Vorläufiges Berufsverbot für steirischen "Selen-Arzt"

  • Sanitätsbehörde hat entschieden
  • Gerichtliche Berufungsfrist läuft bis Dienstag

Die steirische Sanitätsbehörde hat am Freitag gegen den tags zuvor - nicht rechtskräftig - verurteilten steirischen Arzt Richard B. ein vorläufiges Berufsverbot verhängt. Dem Mediziner wurde die Entscheidung am Nachmittag per Exekutive zugestellt. Die Maßnahme erfolgte unabhängig von der bis kommenden Dienstag laufenden Berufungsfrist bei Gericht, denn der Arzt hatte sich nach seiner Verurteilung Bedenkzeit erbeten.

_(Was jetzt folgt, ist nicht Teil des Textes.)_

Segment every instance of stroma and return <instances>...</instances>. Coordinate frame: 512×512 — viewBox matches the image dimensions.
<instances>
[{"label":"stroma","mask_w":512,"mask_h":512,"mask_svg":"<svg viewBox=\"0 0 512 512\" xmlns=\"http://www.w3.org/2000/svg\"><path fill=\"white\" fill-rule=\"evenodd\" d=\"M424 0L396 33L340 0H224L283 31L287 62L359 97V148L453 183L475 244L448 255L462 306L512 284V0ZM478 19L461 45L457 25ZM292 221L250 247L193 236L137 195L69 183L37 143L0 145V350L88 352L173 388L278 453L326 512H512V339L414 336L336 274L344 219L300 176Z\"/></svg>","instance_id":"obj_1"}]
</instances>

Richard B. war am Donnerstag zu 14 Monaten Haft, vier davon unbedingt, verurteilt worden: Im Herbst 2000 hatte er einer jungen Frau eine selbst gemischte Selen-Spritze verabreicht, die die Patientin innerhalb weniger Stunden tötete. Die steirische Ärztekammer hatte ein Verfahren beim Disziplinarrat der Österreichischen Ärztekammer in Gang gesetzt, das Verfahren aber unterbrochen, um den Ausgang des Prozesses abzuwarten. Ärztekammer-Chef Wolfgang Routil hatte am Freitag gemeint, er erwarte sich ein Berufsverbot für den oststeirischen Mediziner.

Die Angelegenheit rief am Freitag auch die Politik auf den Plan: VP-Landeshauptfrau Waltraud Klasnic ersuchte dringend den zuständigen SP-Gesundheitslandesrat Günter Dörflinger um "Maßnahmen", insbesonders weil im Verlauf des Prozesses "neue Tatsachen" bekannt geworden waren. Sie wies auf die "Wahrung des öffentlichen Wohles" hin. Dörflinger, der zuvor bereits mit dem Verfassungsdienst und der Sanitätsabteilung Kontakt aufgenommen hatte, teilte schließlich mit, dass gegen den Mediziner ein vorläufiges Berufsverbot verhängt worden sei.